++++ Text under study
This tension between recognizing ‘problems’ and feeling unsure of what to do and how to position ourselves as researchers from diverse backgrounds is at the heart of our ambivalence and unease when engaging with the book. This tension is also recognized by Mayblin and Turner, who decided against calling their book “Decolonizing Migration Studies”. Instead, they positioned it more broadly to support decolonization agendas within academic institutions. But as we show, tension, ambivalence, and unease can drive critical reflection and prompt change in practice.

While we did not start or end with a common commitment to decolonizing knowledges, there was a general agreement among us, as one participant stated, “… to actively participate and also to allow yourself to listen with discomfort.” Grappling with unease was the starting point for our collective reflections, and we left with concrete clues for conscious historicization and contextualization to avoid the broad brushstrokes that overlook other experiences and legacies.


[1] E.g. Mains et al. 2013; Achiumi 2019; Samaddar 2020; Fiddien-Qasmiyeh 2020

[2] For reviews, see e.g. Favell 2021; Stallone 2022

[3] Mayblin and Turner’s historizing of colonialism provides the starting point to their discussion of migration studies and the thematic exploration of modernity and development (Chapter 2), race and racism (Chapter 3), state sovereignty and citizenship (Chapter 4), asylum seekers and refugee regimes (Chapter 5), national and border security (Chapter 6), and gender and sexuality (Chapter 7).


Opinions expressed in Bliss posts reflect solely the views of the author of the post in question.

About the authors:

Mahardhika Sjamsoe’oed Sadjad is an interdisciplinary scholar in the field of international development and migration. Her research focuses on discursive and affective constructions of identities and belonging in The Netherlands, Indonesia, and broader region of Southeast Asia.
++++++++
++++ Recorded data
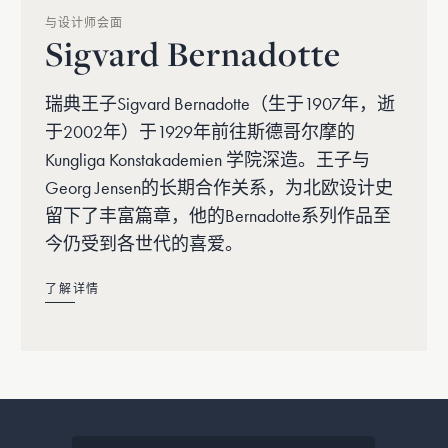
与设计师会面
Sigvard Bernadotte
瑞典王子Sigvard Bernadotte（生于1907年，逝
于2002年）于1929年前往斯德哥尔摩的
Kungliga Konstakademien 学院深造。王子与
Georg Jensen的长期合作关系，为北欧设计史
留下了丰富篇章，他的Bernadotte系列作品至
今仍受到各世代的喜爱。
了解详情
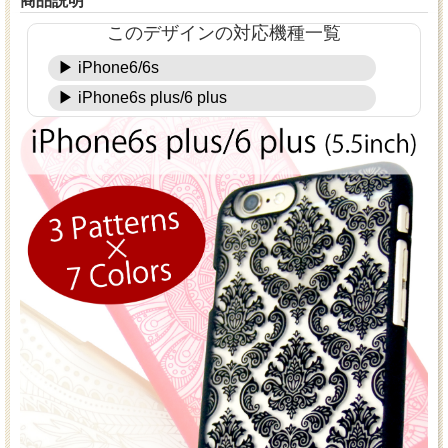
商品説明
このデザインの対応機種一覧
▶ iPhone6/6s
▶ iPhone6s plus/6 plus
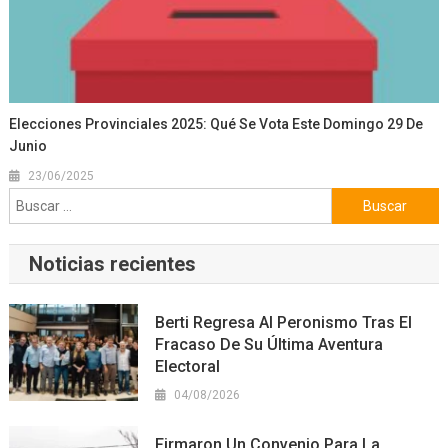
Elecciones Provinciales 2025: Qué Se Vota Este Domingo 29 De
Junio
23/06/2025
Buscar:
Noticias recientes
Berti Regresa Al Peronismo Tras El
Fracaso De Su Última Aventura
Electoral
04/08/2026
Firmaron Un Convenio Para La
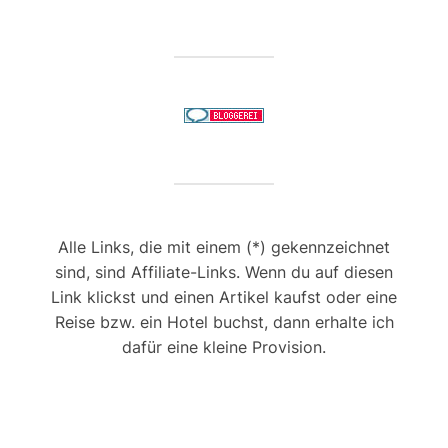
Alle Links, die mit einem (*) gekennzeichnet
sind, sind Affiliate-Links. Wenn du auf diesen
Link klickst und einen Artikel kaufst oder eine
Reise bzw. ein Hotel buchst, dann erhalte ich
dafür eine kleine Provision.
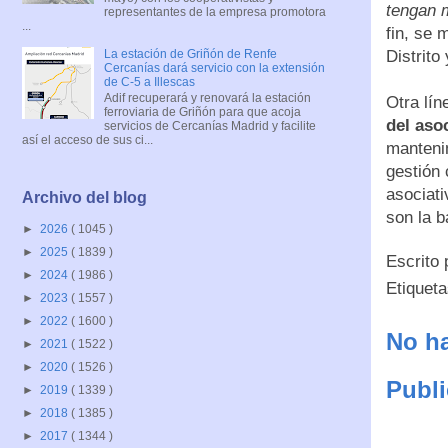
tengan m
representantes de la empresa promotora
...
fin, se 
La estación de Griñón de Renfe
Distrito
Cercanías dará servicio con la extensión
de C-5 a Illescas
Adif recuperará y renovará la estación
Otra lín
ferroviaria de Griñón para que acoja
del aso
servicios de Cercanías Madrid y facilite
así el acceso de sus ci...
mantenim
gestión
asociati
Archivo del blog
son la b
►
2026
( 1045 )
►
2025
( 1839 )
Escrito
►
2024
( 1986 )
Etiquet
►
2023
( 1557 )
►
2022
( 1600 )
No ha
►
2021
( 1522 )
►
2020
( 1526 )
Publi
►
2019
( 1339 )
►
2018
( 1385 )
►
2017
( 1344 )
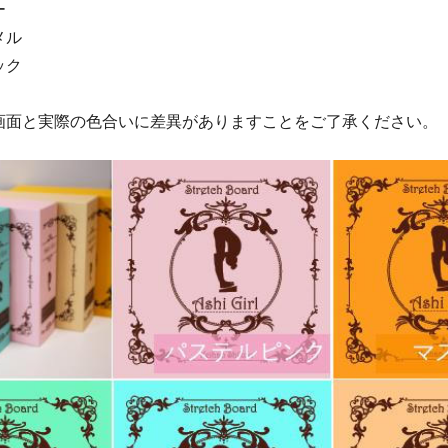
ー
メル
ック
画面と実際の色合いに差異がありますことをご了承ください。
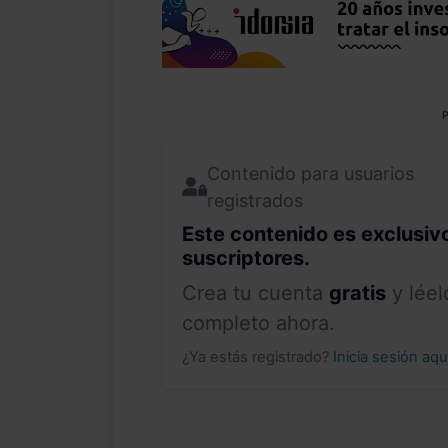
P
Contenido para usuarios
registrados
Este contenido es exclusiv
suscriptores.
Crea tu cuenta
gratis
y léel
completo ahora.
¿Ya estás registrado?
Inicia sesión aq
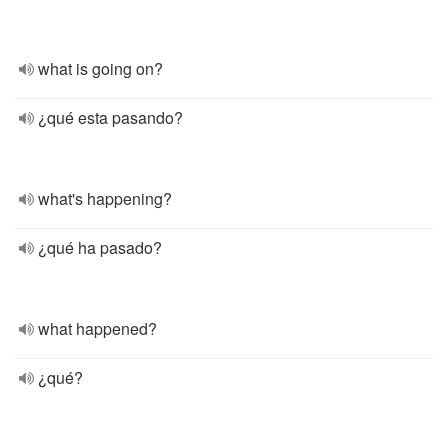
what is going on?
¿qué esta pasando?
what's happening?
¿qué ha pasado?
what happened?
¿qué?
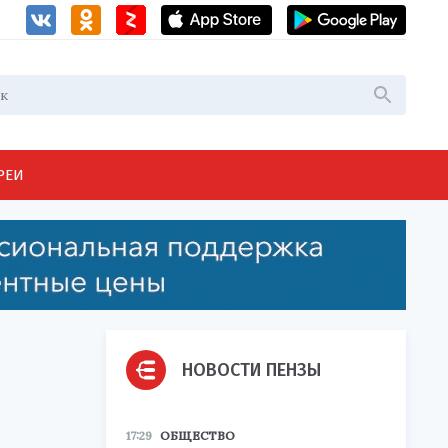
РЕИ
НОВОСТИ ПЕНЗЫ
17:29
ОБЩЕСТВО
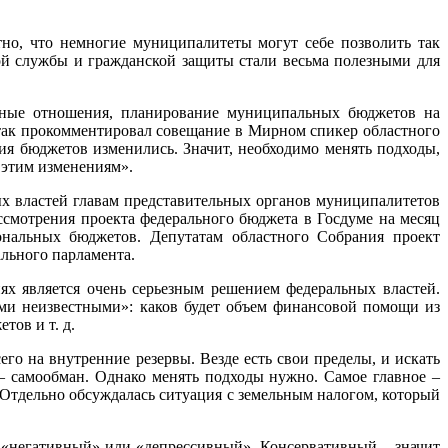
но, что немногие муниципалитеты могут себе позволить так
ой службы и гражданской защиты стали весьма полезными для
тные отношения, планирование муниципальных бюджетов на
 так прокомментировал совещание в Мирном спикер областного
 бюджетов изменились. Значит, необходимо менять подходы,
 этим изменениям».
х властей главам представительных органов муниципалитетов
ассмотрения проекта федерального бюджета в Госдуме на месяц
ональных бюджетов. Депутатам областного Собрания проект
ального парламента.
ях является очень серьезным решением федеральных властей.
ими неизвестными»: каков будет объем финансовой помощи из
тов и т. д.
го на внутренние резервы. Везде есть свои пределы, и искать
– самообман. Однако менять подходы нужно. Самое главное –
 Отдельно обсуждалась ситуация с земельным налогом, который
 «негативный» или «депрессивный». Консервативный – значит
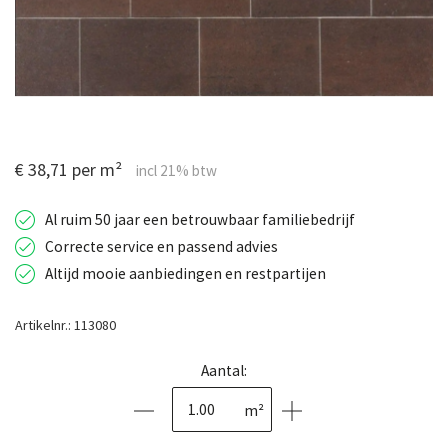
€ 38,71 per m²
Al ruim 50 jaar een betrouwbaar familiebedrijf
Correcte service en passend advies
Altijd mooie aanbiedingen en restpartijen
Artikelnr.: 113080
Aantal:
m²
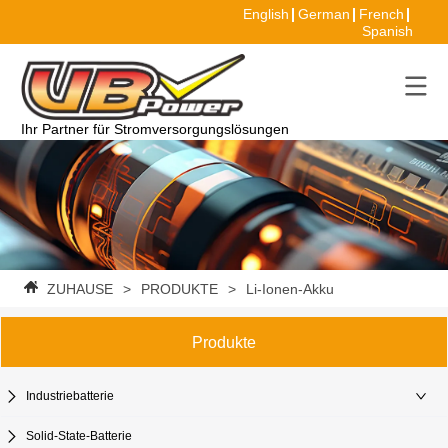
English
German
French
Spanish
Ihr Partner für Stromversorgungslösungen
ZUHAUSE
>
PRODUKTE
>
Li-Ionen-Akku
Produkte
Industriebatterie
Solid-State-Batterie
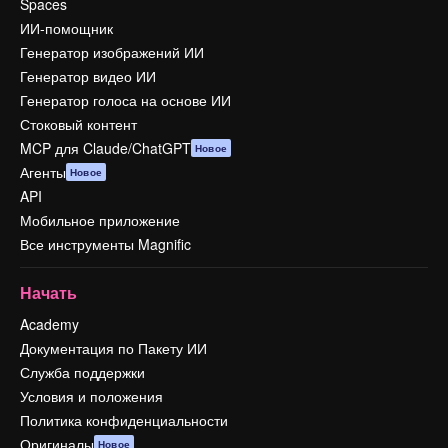
Spaces
ИИ-помощник
Генератор изображений ИИ
Генератор видео ИИ
Генератор голоса на основе ИИ
Стоковый контент
MCP для Claude/ChatGPT
Новое
Агенты
Новое
API
Мобильное приложение
Все инструменты Magnific
Начать
Academy
Документация по Пакету ИИ
Служба поддержки
Условия и положения
Политика конфиденциальности
Оригиналы
Новое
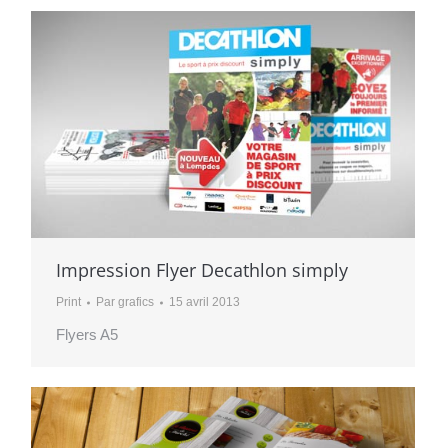
Impression Flyer Decathlon simply
Print
Par
grafics
15 avril 2013
Flyers A5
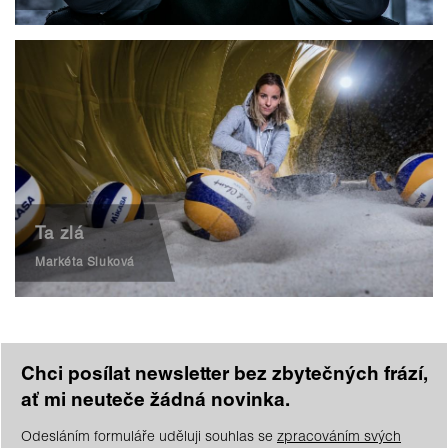
Ta zlá
Markéta Sluková
Chci posílat newsletter bez zbytečných frází,
ať mi neuteče žádná novinka.
Odesláním formuláře uděluji souhlas se
zpracováním svých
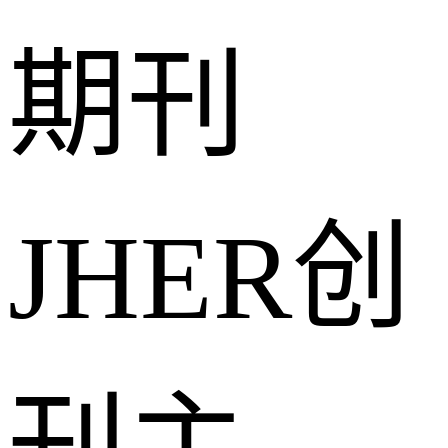
期刊
JHER创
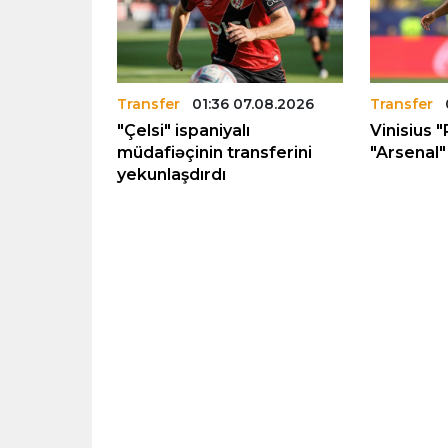
.08.2026
Transfer
01:36 07.08.2026
Transfer
rka”nın
"Çelsi" ispaniyalı
Vinisius "
12 milyon
müdafiəçinin transferini
"Arsenal" 
yekunlaşdırdı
++++++++
Exercise set:
1 – In the text on decolonizing migration studies, what title did Mayblin and Turner decide against giving their book?
2 – Set out the entries as a JSON list of strings, one string per line and no blank lines, starting at the line that contains "Impression Flyer Decathlon simply" and ending at the last line of the entries. Leave the pictures out.

Answers per task:
1 – "Decolonizing Migration Studies"

2 –
[
  "Impression Flyer Decathlon simply",
  "Print",
  "Par",
  "grafics",
  "15 avril 2013",
  "Flyers A5",
  "Ta zlá",
  "Markéta Sluková",
  "Chci posílat newsletter bez zbytečných frází,",
  "ať mi neuteče žádná novinka.",
  "Odesláním formuláře uděluji souhlas se",
  "zpracováním svých",
  "期刊",
  "JHER创",
  ".08.2026",
  "Transfer",
  "01:36 07.08.2026",
  "Transfer",
  "rka”nın",
  "\"Çelsi\" ispaniyalı",
  "Vinisius \"",
  "12 milyon",
  "müdafiəçinin transferini",
  "\"Arsenal\" ",
  "yekunlaşdırdı"
]